# difficulty following proof by induction

• Nov 17th 2011, 11:29 AM
Jskid
difficulty following proof by induction
This is given as an example of proof by induction. Prove that \$\displaystyle n! > 2^n\$ for all n >= 4

\$\displaystyle n_0=4\$ and \$\displaystyle 4!=24>16=2^4\$. Thus \$\displaystyle n_0\$ is true. Now suppose that k >= 4 and the statement is true for n=k. Thus we suppose \$\displaystyle k! > 2^k\$ We must prove that the statement is true for n=k+1; that is, we must prove that \$\displaystyle (k+1)! > 2^{k+1}\$. Now
\$\displaystyle (k+1)!=(k+1)k!>(k+1)2^k\$
using the induction hpothesis. Since k >= 4 certainly k+1 > 2 so \$\displaystyle (k+1)2^k>2 x 2^k = 2^{k+1}\$. We conclude that \$\displaystyle (k+1)! > 2^{k+1}\$ as desired. By the principle of mathematical induction we conclude that \$\displaystyle n!>2^n\$ for all integers n>=4

I don't get the part after "certainly k+1>2". What happened to the factorial?
• Nov 17th 2011, 12:17 PM
DrSteve
Re: difficulty following proof by induction
It doesn't say that. It says k+1>2 which it is because k is at least 4. In fact, k+1>4, but all that's needed for the proof is k+1>2.

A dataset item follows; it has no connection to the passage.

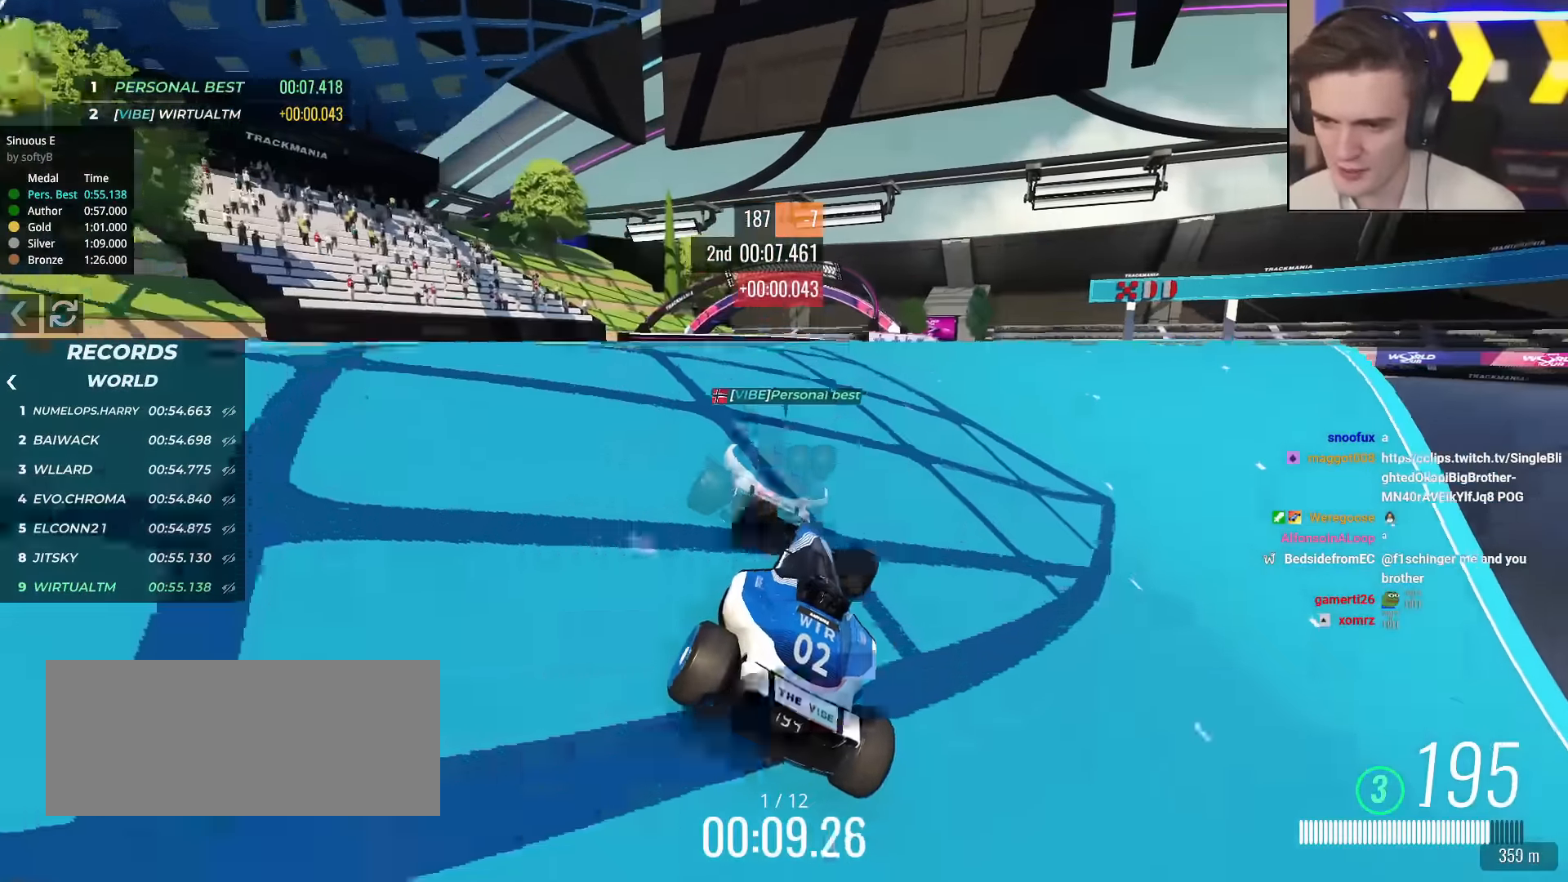
{"keys": ["up"], "events": [[50, "right", "up"], [134, "left", "down"], [234, "left", "up"]]}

Also you have a typo. That minus sign towards the end should be an equal sign.
• Nov 17th 2011, 08:13 PM
Jskid
Re: difficulty following proof by induction
Ok but how does that show anything about (k+1)!?
• Nov 17th 2011, 08:25 PM
Prove It
Re: difficulty following proof by induction
Quote:

Originally Posted by Jskid
Ok but how does that show anything about (k+1)!?

You know \$\displaystyle \displaystyle (k + 1)! = (k + 1)k! > (k + 1)2^k\$ and you have shown \$\displaystyle \displaystyle (k + 1)2^k > 2^{k + 1}\$.

Therefore \$\displaystyle \displaystyle (k + 1)! > 2^{k + 1}\$.